── EXTRACT

What to say and what not to say.

Filed under: Etiquette,Posts With Many Comments — Tags: , , — admin @ 5:43 am

Notary Etiquette – what to say and what not to say
 
Politeness is hard to gauge in any society.  In a social environment, if people don’t like your comments, they just won’t associate with you.  But, in a business environment, you will lose valuable clients.  Personally, I am the worst person to write this post, because I am notorious for saying the wrong thing at every given opportunity.  On the other hand, maybe thats why I am the perfect person to write this article — I know what one has to lose by opening their mouth!
 
Being professional
Some people treat professionalism by being overly uptight, no fun, and addressing people as Mr Smith, and Mrs. Sutterfield.  They never crack a joke, and never express an opinion.  They will dress well, and get their job done, but were they a pleasure to deal with? Sometimes I really tune into this issue at the Japanese restaurant down the street. 
 
The Japanese restaurant

Its less than two miles away — a Japanese restaurant so good, its worth walking a mile to get to.  With the lack of parking, sometimes I do walk at least half a mile, and then wait to be seated. They are the best cooks, and are very professionally dressed in their black ninja outfits.  Politeness is never an issue, but there are never opinions, and small talk is …. well… “small”.  Then, a new guy started working there.  He is ultra friendly and talkative while being extremely polte.  We talk about every topic under the sun (not the rising sun).  He can talk about any subject while being careful not to criticize others.  Maybe he should be writing this blog entry!
 
Being friendly!

────
── DATASET CONTENT

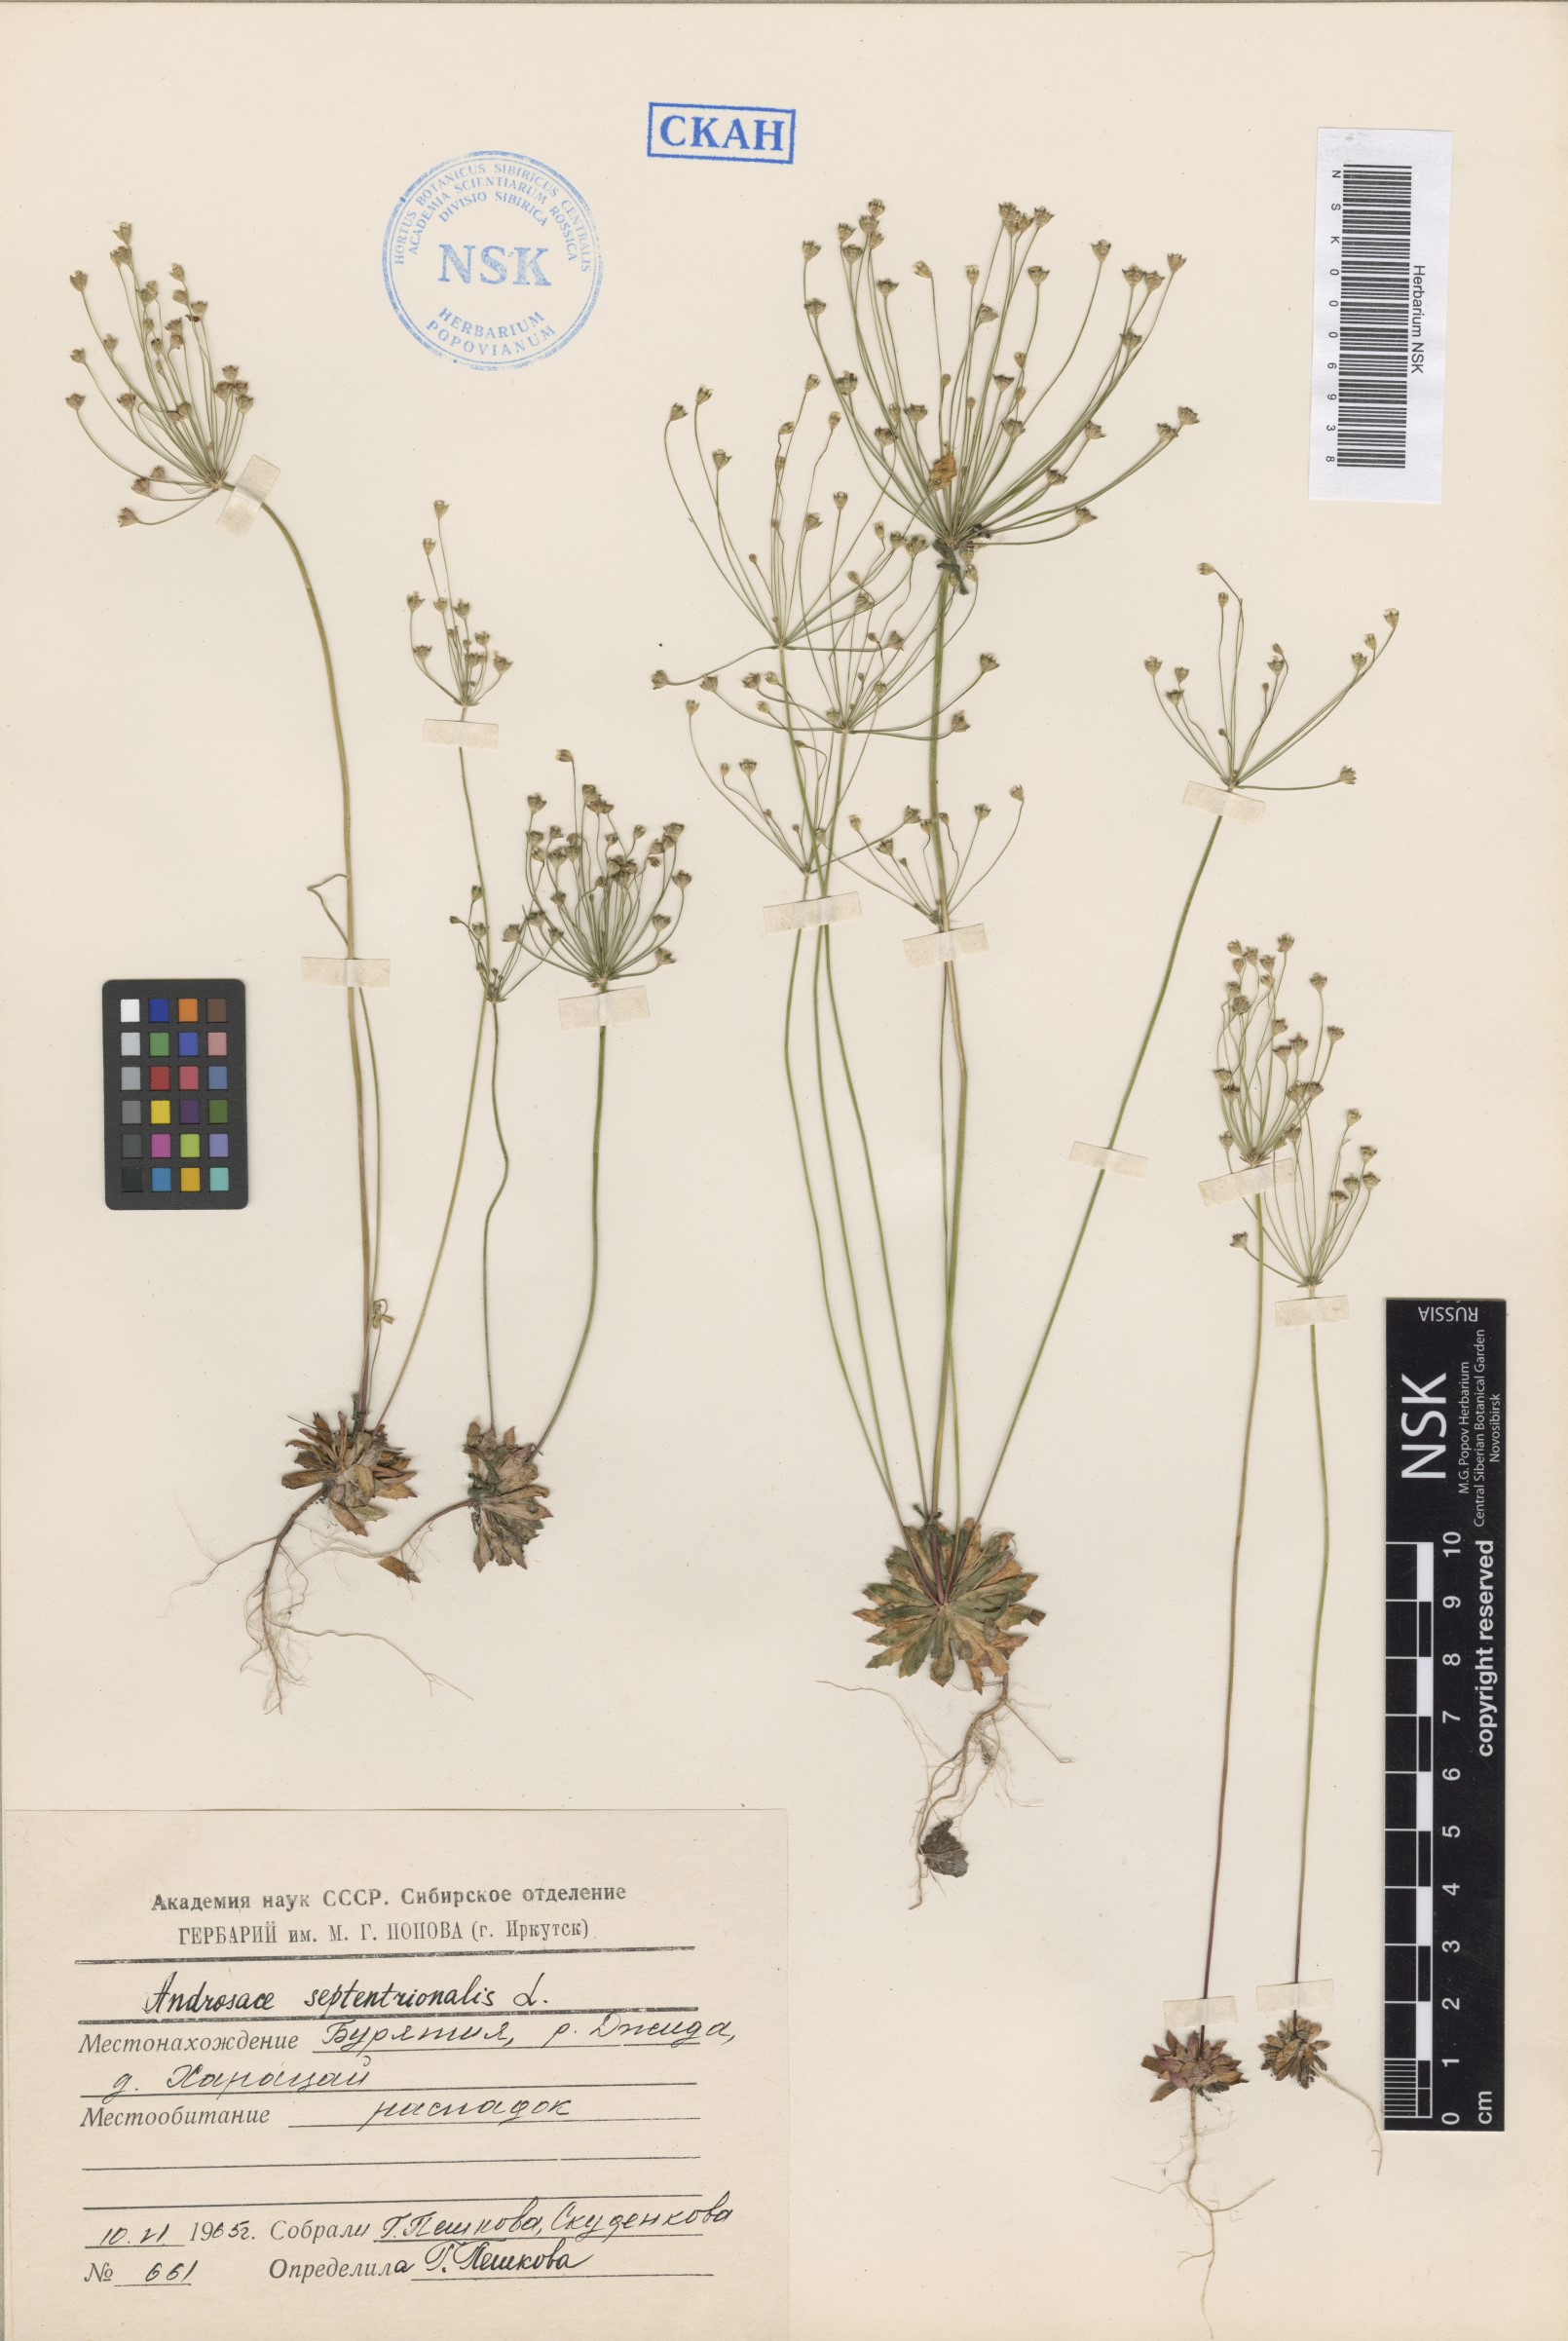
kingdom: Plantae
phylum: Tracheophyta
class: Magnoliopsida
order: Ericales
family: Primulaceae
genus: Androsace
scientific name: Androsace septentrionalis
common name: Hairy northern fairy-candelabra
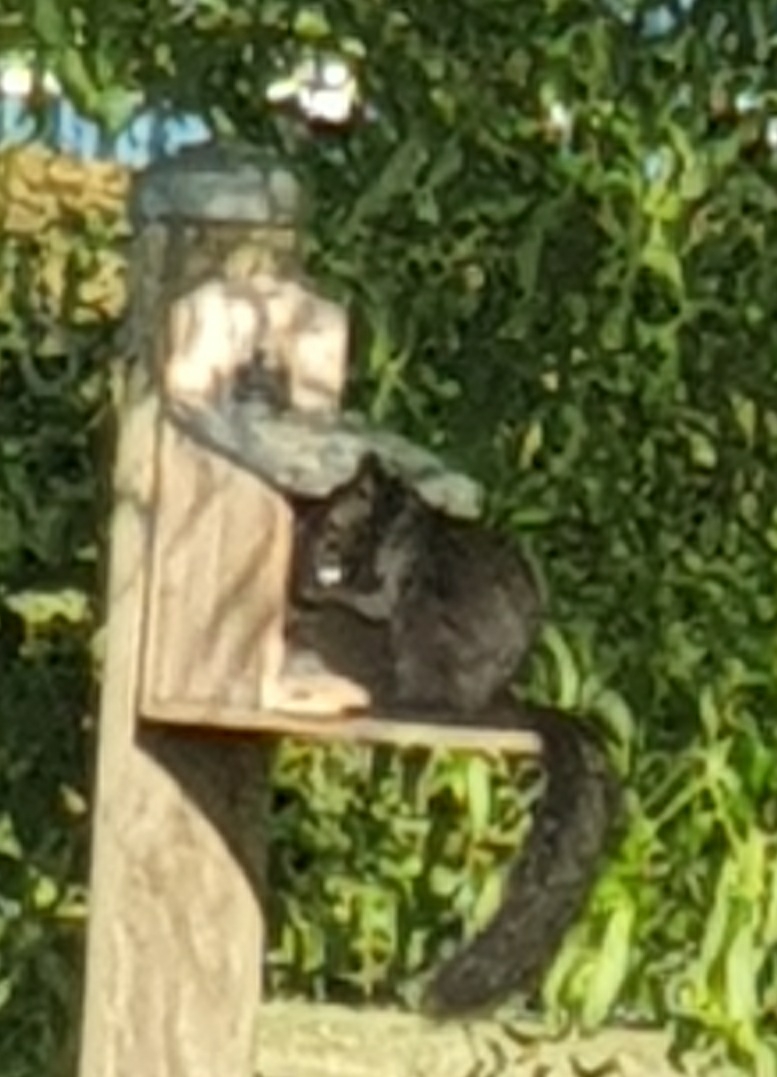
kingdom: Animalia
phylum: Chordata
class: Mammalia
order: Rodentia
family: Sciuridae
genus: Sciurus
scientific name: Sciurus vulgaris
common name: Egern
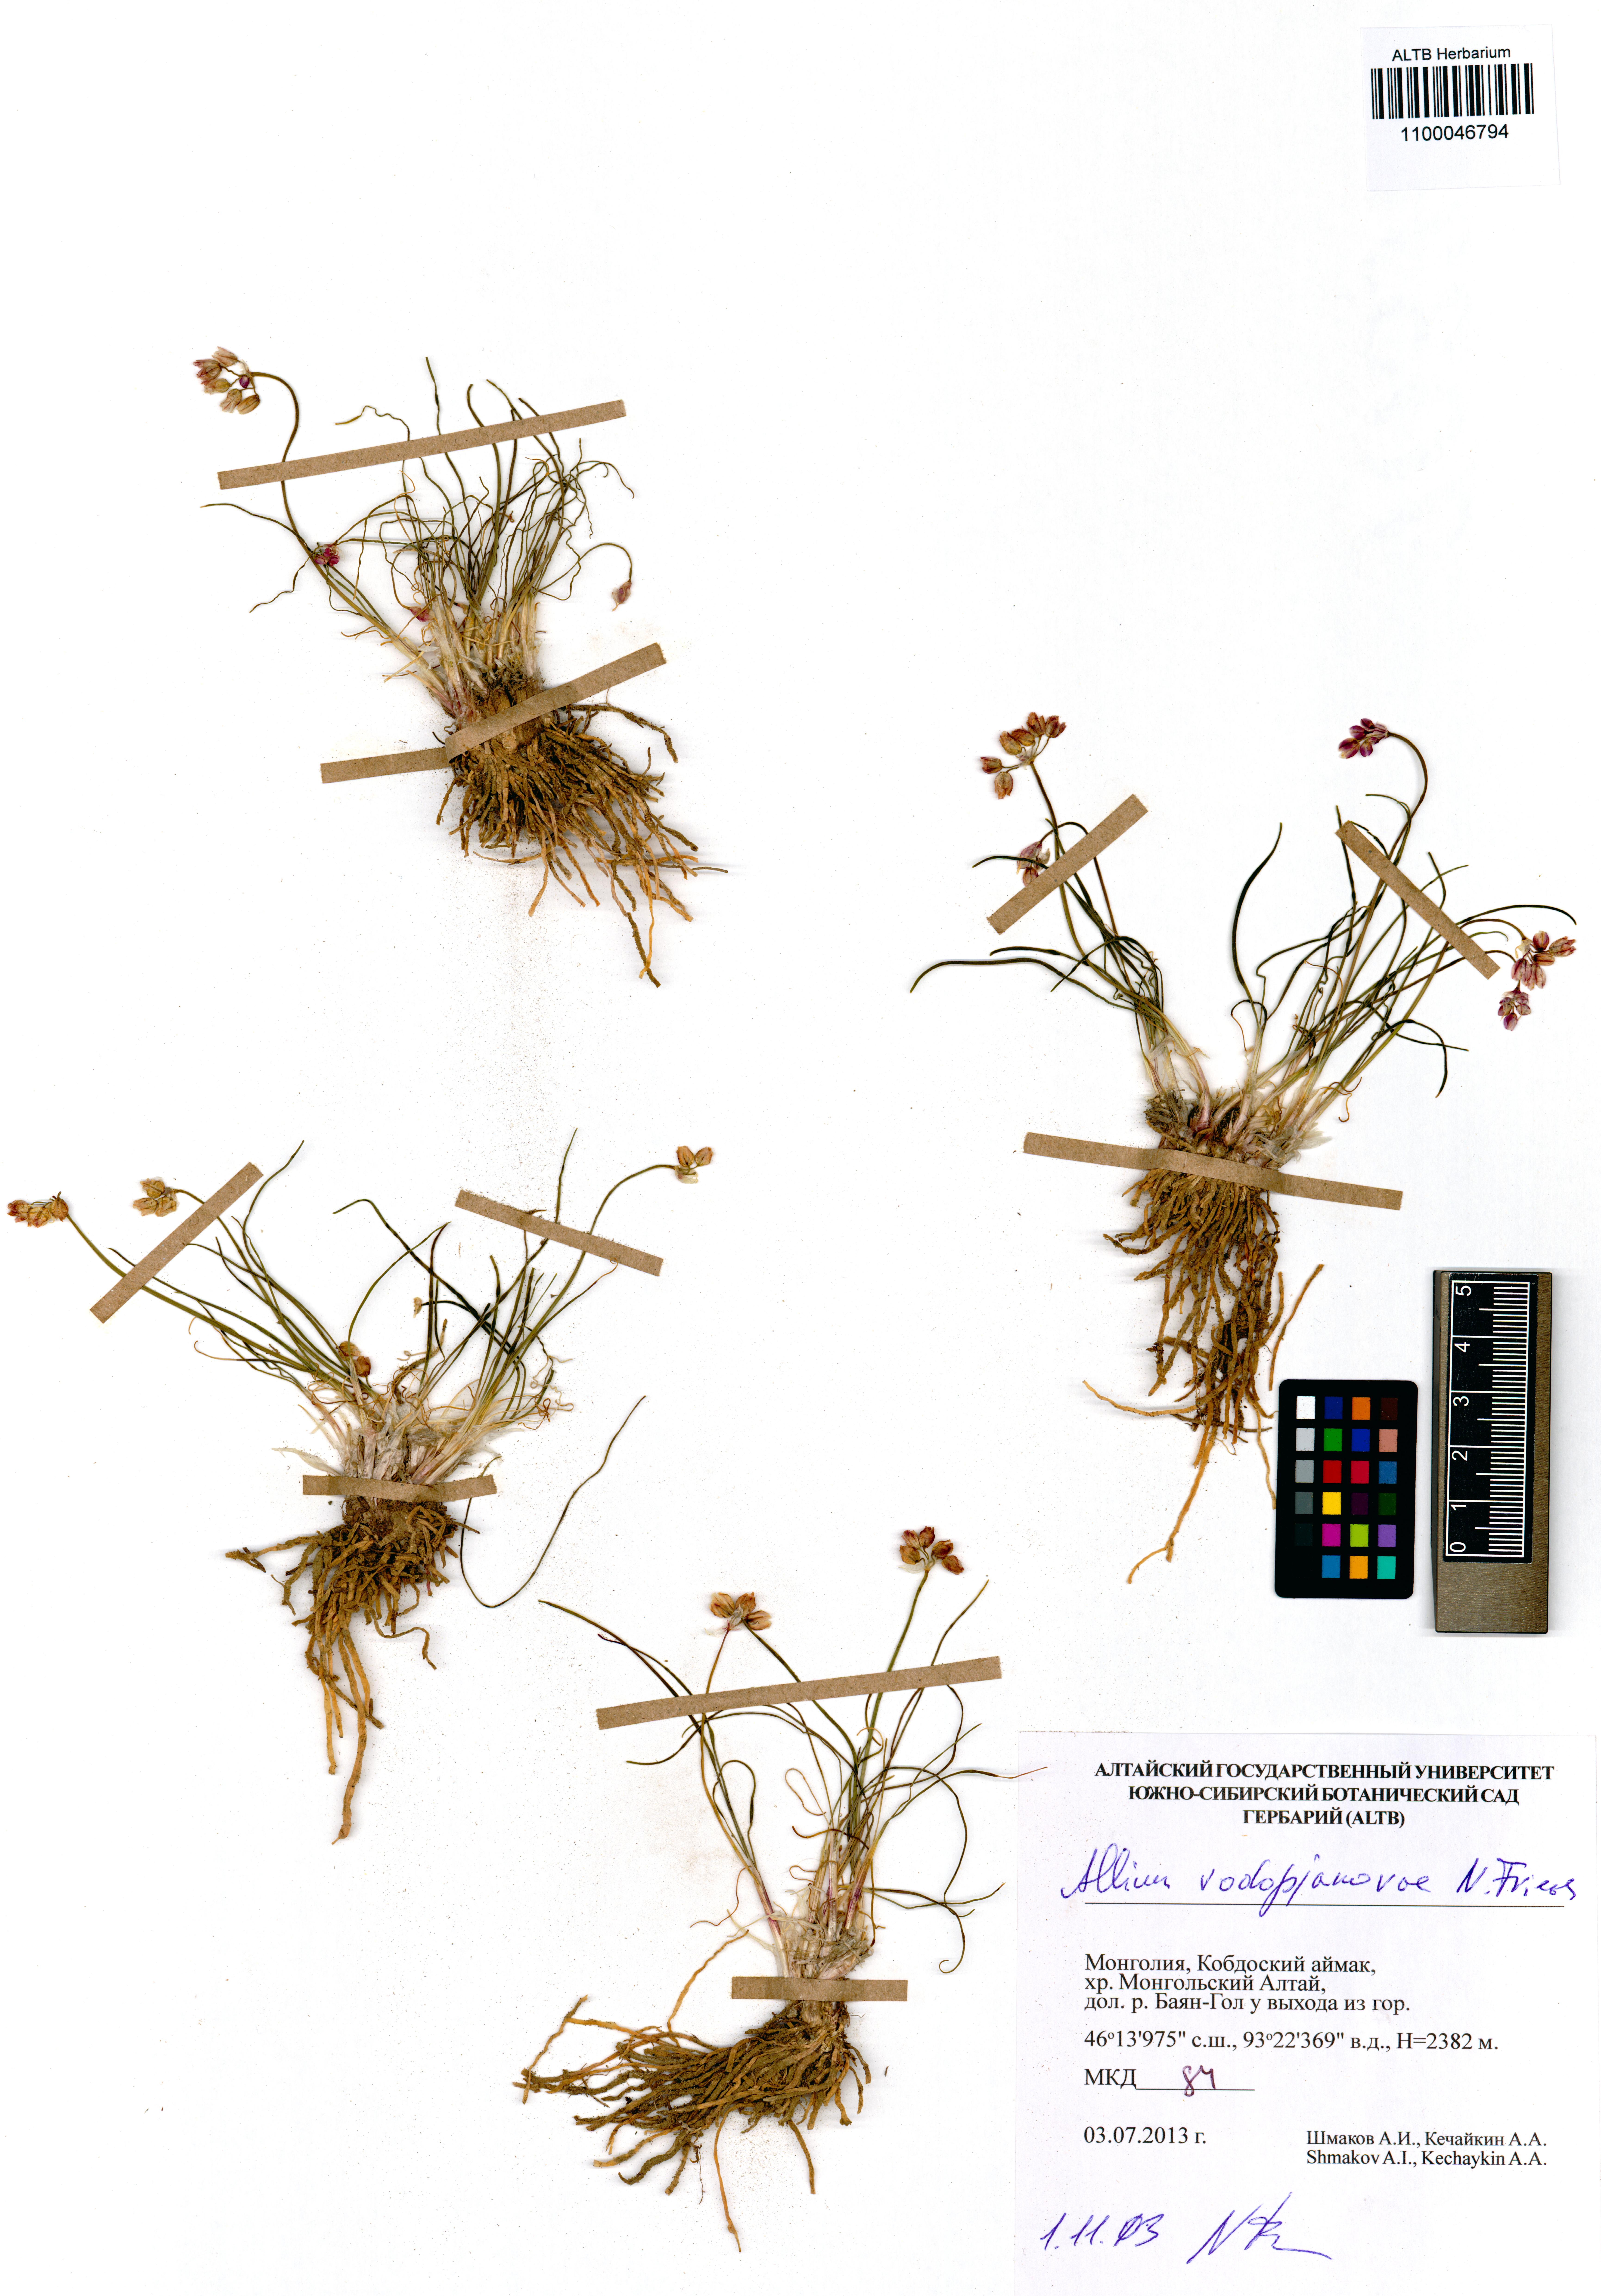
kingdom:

────

## [EXERCISE TASKS]
• A. Return the portion of the notary etiquette post that begins at the words "Filed under: Etiquette,Posts" and ends after "opening their mouth!".
• B. Answer these questions from the notary etiquette post:
(i) How far away is the Japanese restaurant?
(ii) What do the restaurant's cooks wear?
(iii) What does the post say you will lose in a business environment if people don't like your comments?
• C. List the section headings in the notary etiquette post that come after its opening paragraph.
The material has no connection to the notary etiquette post.

## [REPLIES]
• A.
Filed under: Etiquette,Posts With Many Comments — Tags: , , — admin @ 5:43 am

Notary Etiquette – what to say and what not to say
 
Politeness is hard to gauge in any society.  In a social environment, if people don’t like your comments, they just won’t associate with you.  But, in a business environment, you will lose valuable clients.  Personally, I am the worst person to write this post, because I am notorious for saying the wrong thing at every given opportunity.  On the other hand, maybe thats why I am the perfect person to write this article — I know what one has to lose by opening their mouth!

• B.
(i) Less than two miles.
(ii) Black ninja outfits.
(iii) Valuable clients.

• C.
Being professional
The Japanese restaurant
Being friendly!